Mary Williams Walsh, in the NYT, has a good investigation of US Sugar, and the way that its managers seem to be enriching themselves at the expense of their employee-shareholders. It is unfortunate, however, that one sentence, buried in her copy, made it into the photo caption at the top which everybody reads:
In Clewiston, Fla., U.S. Sugar was known as a good citizen. But after Nafta, the company changed as it rushed to lower its costs.
The goings on at US Sugar might well be scandalous, but they have nothing to do with Nafta. Here’s how the article explains what happened:
The North American Free Trade Agreement raised the prospect of a flood of cheap sugar from Mexico and other countries with low wages. U.S. Sugar scrambled to lower its costs.
Nafta happened in 1994; the actions that the article focuses on didn’t start happening until the following decade, and the main action – rejecting a takeover offer at $293 a share – didn’t happen until 2005.

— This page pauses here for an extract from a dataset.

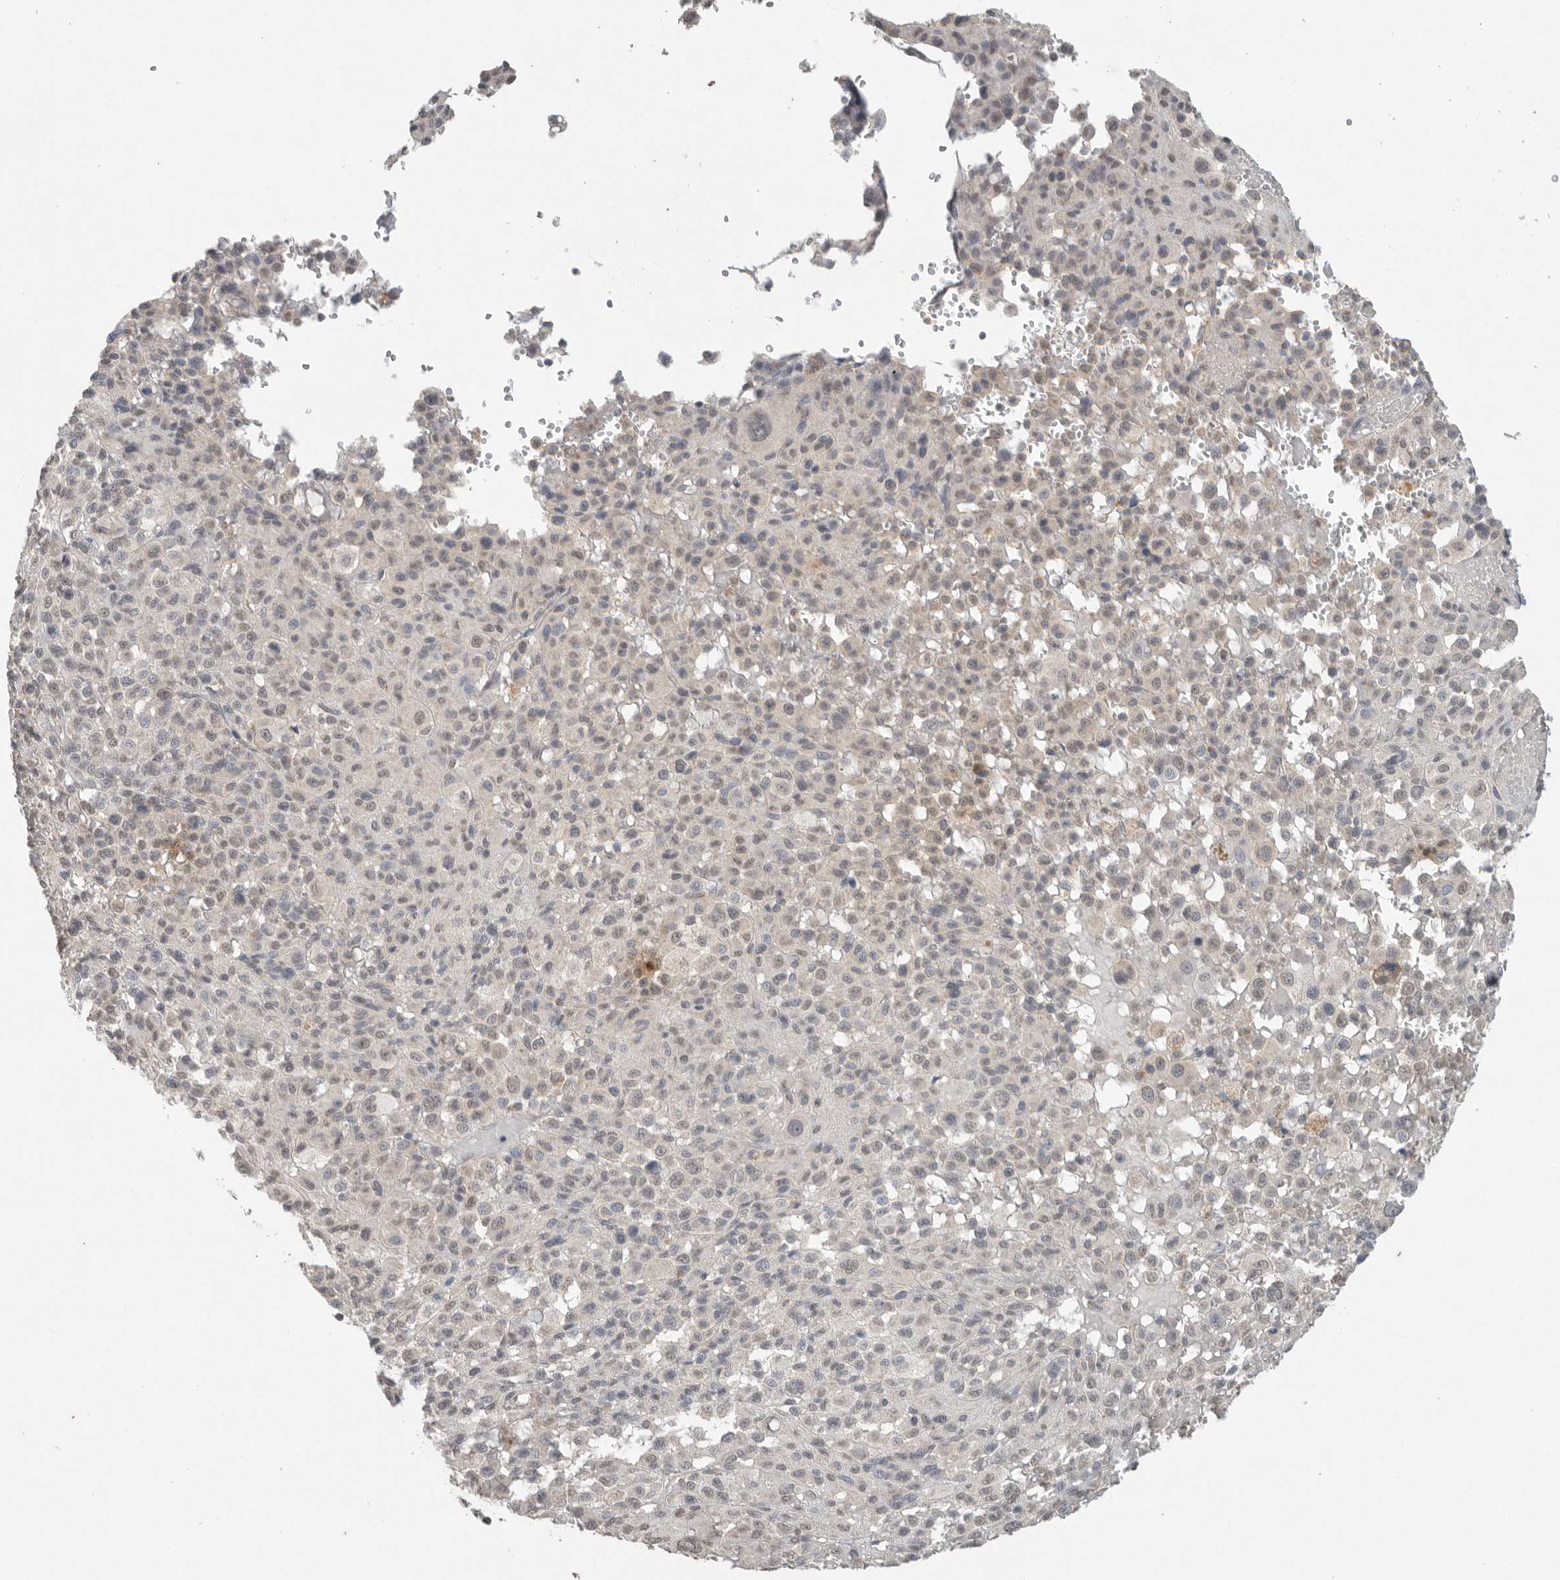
{"staining": {"intensity": "negative", "quantity": "none", "location": "none"}, "tissue": "melanoma", "cell_type": "Tumor cells", "image_type": "cancer", "snomed": [{"axis": "morphology", "description": "Malignant melanoma, Metastatic site"}, {"axis": "topography", "description": "Skin"}], "caption": "A photomicrograph of human melanoma is negative for staining in tumor cells. (DAB (3,3'-diaminobenzidine) IHC, high magnification).", "gene": "KLK5", "patient": {"sex": "female", "age": 74}}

By that point, it was obvious to everybody concerned that there was and is no "flood of cheap sugar from Mexico and other countries with low wages". Just look at the latest farm bill: it guarantees 85% of the US sugar market to US producers, who quite happily manage to charge double the global rate for their product. If there’s one thing which has been blissfully unaffected by Nafta, it’s sugar.
Just as the decline of sock manufacturing in the US had nothing to do with a 1984 tariff reduction, the decline in US Sugar’s corporate citizenship had nothing to do with Nafta. Pretending that it might just gives management a pre-baked excuse for its actions.